Last week PwC launched a new report titled Transitioning to a low carbon energy system, looking at opportunities to address the challenge of climate change cost effectively and in a way that offers benefits to society as a whole. Commissioned by the Electricity Association of Ireland (EAI), of which SSE is a member, the report demonstrates the stark transition Ireland needs to make if we are to arrive at the decarbonised 2050 that we all strive for. That transition underpins the commitment made by EU leaders to an 80-95% reduction in greenhouse gas emissions across the EU by 2050 compared to their 1990 levels.
As a scorecard of where we are now in achieving that transition, the PwC report confirms that emissions from electricity generation have approximately halved since 1990. In SSE, we’ve played a significant role in this transition through the delivery of 580MW of clean, green renewable energy at our 26 onshore windfarms as well as 464MW of cleaner thermal generation at our Great Island CCGT power station.
However what the PwC report very clearly outlines is the challenge that lies ahead. Ireland needs to achieve a drastic reduction in emissions across what are called the non-ETS sectors (namely Transport, Agriculture, Heat, Waste and smaller industry) which account for 70% of our emissions.
The challenge is striking. The rural nature of our country and dispersed settlement patterns have created an inherent reliance on oil as a residential heating and transport solution. Ireland has proportionately the largest agricultural sector in the EU and doubts exist about its potential to decarbonise.
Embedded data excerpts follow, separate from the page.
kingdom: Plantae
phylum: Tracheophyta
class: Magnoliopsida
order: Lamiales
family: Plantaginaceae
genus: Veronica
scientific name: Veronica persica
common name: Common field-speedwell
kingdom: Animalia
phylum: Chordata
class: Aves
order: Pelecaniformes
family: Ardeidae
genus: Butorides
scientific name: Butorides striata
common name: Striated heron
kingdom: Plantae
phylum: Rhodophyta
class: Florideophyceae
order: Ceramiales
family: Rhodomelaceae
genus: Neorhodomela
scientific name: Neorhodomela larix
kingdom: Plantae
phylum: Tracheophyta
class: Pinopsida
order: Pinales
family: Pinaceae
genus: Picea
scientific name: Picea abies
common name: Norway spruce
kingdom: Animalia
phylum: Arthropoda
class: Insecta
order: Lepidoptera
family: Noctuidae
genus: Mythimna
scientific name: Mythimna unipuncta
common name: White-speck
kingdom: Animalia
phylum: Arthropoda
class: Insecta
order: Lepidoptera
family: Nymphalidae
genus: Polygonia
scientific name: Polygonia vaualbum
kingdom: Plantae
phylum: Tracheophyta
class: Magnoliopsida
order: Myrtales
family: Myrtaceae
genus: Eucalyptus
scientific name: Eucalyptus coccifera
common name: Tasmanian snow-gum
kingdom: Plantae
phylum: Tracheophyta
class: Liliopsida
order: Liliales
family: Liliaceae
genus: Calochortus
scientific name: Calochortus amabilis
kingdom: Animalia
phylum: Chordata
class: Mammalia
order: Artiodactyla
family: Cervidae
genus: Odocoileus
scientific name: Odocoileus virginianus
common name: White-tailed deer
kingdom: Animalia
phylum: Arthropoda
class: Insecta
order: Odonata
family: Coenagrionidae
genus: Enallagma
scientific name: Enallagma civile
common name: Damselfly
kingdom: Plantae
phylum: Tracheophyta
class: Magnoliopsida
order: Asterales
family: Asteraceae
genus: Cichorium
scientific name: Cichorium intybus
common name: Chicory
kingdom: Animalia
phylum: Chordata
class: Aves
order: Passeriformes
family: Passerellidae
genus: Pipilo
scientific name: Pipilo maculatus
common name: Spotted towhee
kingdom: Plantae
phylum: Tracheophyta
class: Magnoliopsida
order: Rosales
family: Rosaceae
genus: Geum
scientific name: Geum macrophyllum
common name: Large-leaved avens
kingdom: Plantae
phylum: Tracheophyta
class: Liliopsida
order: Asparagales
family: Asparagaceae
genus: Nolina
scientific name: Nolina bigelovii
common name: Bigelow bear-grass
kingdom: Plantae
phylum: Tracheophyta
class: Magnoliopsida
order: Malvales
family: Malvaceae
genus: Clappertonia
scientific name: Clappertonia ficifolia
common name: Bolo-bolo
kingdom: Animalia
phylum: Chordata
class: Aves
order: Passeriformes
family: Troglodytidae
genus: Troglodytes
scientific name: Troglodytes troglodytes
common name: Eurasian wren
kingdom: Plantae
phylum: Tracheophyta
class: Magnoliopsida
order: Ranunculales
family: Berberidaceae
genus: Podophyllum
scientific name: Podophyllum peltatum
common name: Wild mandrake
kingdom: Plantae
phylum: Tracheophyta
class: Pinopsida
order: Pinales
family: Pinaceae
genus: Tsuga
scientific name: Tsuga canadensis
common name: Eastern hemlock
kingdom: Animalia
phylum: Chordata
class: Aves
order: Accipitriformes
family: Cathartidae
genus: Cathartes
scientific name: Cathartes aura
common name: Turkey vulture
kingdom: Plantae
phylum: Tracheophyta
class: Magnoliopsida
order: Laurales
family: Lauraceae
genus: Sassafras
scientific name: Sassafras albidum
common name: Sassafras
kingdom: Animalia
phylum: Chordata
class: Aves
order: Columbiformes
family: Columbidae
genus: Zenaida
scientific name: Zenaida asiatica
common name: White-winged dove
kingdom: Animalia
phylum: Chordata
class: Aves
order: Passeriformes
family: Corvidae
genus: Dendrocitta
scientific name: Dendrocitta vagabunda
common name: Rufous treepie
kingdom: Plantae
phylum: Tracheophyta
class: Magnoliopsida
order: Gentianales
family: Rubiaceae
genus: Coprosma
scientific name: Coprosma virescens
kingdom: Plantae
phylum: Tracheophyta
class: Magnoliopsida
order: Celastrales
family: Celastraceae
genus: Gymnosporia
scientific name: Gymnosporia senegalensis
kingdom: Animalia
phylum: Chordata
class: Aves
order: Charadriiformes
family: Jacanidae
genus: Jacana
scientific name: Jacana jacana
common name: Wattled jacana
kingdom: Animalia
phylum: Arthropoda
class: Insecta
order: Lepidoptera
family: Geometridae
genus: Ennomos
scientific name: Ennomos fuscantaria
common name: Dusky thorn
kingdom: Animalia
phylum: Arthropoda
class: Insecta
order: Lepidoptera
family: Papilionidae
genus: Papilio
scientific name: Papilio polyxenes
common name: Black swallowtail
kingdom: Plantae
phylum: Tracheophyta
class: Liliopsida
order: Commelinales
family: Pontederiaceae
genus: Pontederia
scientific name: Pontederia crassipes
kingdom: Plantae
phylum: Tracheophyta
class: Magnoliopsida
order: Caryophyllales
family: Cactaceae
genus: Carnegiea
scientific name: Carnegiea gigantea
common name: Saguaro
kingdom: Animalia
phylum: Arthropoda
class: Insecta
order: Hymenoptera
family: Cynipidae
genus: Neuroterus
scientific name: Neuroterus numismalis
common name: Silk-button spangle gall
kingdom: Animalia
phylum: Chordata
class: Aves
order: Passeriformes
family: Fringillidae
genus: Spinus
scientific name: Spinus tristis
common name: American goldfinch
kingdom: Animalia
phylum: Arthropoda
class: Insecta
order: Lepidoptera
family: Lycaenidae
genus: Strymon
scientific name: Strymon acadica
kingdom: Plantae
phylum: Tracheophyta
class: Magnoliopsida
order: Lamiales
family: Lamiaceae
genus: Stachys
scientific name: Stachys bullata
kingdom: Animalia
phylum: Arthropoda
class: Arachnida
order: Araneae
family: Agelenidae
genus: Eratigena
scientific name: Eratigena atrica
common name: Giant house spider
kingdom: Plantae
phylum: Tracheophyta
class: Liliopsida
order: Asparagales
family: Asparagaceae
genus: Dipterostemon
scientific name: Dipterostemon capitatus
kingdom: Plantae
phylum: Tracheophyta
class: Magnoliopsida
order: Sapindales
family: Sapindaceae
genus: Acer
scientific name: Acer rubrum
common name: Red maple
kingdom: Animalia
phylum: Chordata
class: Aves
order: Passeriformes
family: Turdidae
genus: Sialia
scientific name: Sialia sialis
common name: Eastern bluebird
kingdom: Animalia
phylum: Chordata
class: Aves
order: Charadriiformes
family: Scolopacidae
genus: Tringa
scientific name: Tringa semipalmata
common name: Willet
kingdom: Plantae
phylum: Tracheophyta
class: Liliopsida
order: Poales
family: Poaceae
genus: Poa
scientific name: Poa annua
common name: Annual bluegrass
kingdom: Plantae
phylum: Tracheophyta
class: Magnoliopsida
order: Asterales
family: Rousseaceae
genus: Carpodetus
The population and economy are set to grow and develop over the next 30 years which, while welcome, is intrinsically linked to increased emissions. Therefore the decoupling of emissions from economic and domestic activity will also be central to achieving a prosperous low carbon economy.
This effectively means that efforts to decarbonise the other sectors in Ireland, predominantly heat and transport, must move more quickly than in other EU Member States. Changing this will not be easy but our performance to-date has also created one of the solutions.
The electricity sector has and will continue to decarbonise. By electrifying our heat and transport sectors we can use electricity as a workhorse to decarbonise the broader economy. Electric heat and transport technologies have additional benefits such as efficiency gains and, particularly in the case of urban areas, noise and local pollution reduction. Furthermore, the electrification of these sectors offers the potential to assist with renewables integration through demand side management, the Connected Home and system services.
All of this will require an increasingly decarbonising power sector, replacing high carbon generation with renewables and low carbon thermal generation, and presents an opportunity for SSE to play a continued role. We are building the 169MW Galway Wind Park in partnership with Coillte, which, when completed later this year, will become Ireland’s largest wind farm. We will continue to look at opportunities in onshore as Ireland’s most cost-effective form of renewable generation, but we also believe that offshore is now positioned to play a key role in the generation portfolio in Ireland. This is a technology where SSE is well placed to play a leadership role through the potential to deliver on our long-standing ambition to develop our Arklow Bank offshore wind farm project.
We are also playing our role in electrifying the heat sector through our involvement in a Horizon 2020 project, ‘Real Value’, with a number of partners across the entire energy supply chain. The project commenced in June 2015 and involves installing Smart Electric Thermal Storage Systems (SETS) into 1,250 homes to meet householders’ space and water heating needs in a low-cost and energy-efficient manner, while also providing additional energy storage capacity. We are also progressing an exciting Connected Home platform with Dixons Carphone to deliver a range of smart technologies to help consumers manage their energy consumption in real-time.
In the period to 2050, a key objective for policy makers will be to effectively balance the competing challenges of achieving the necessary transition to a low carbon energy system with affordability and security of supply – the energy trilemma. Achieving that balance will require policy makers to define a roadmap for that transition that is affordable for customers and businesses, whilst ensuring secure energy supplies and the policy environment certainty that investors, such as SSE, need in order to invest in low-carbon alternatives and smarter energy initiatives.
In the last year alone, SSE generated 3,900GWh of electricity from our combined generation fleet of renewables and cleaner CCGT plant, helping to significantly decarbonise electricity production on the island. We’re proud of the difference that we have made so far towards powering our greener future. More importantly, we’re restless for a future in which SSE continues to play a leadership role in achieving our continued transition to a low carbon energy system, building on our proud experience and contributing significantly to the creation of a low carbon Ireland in 2050.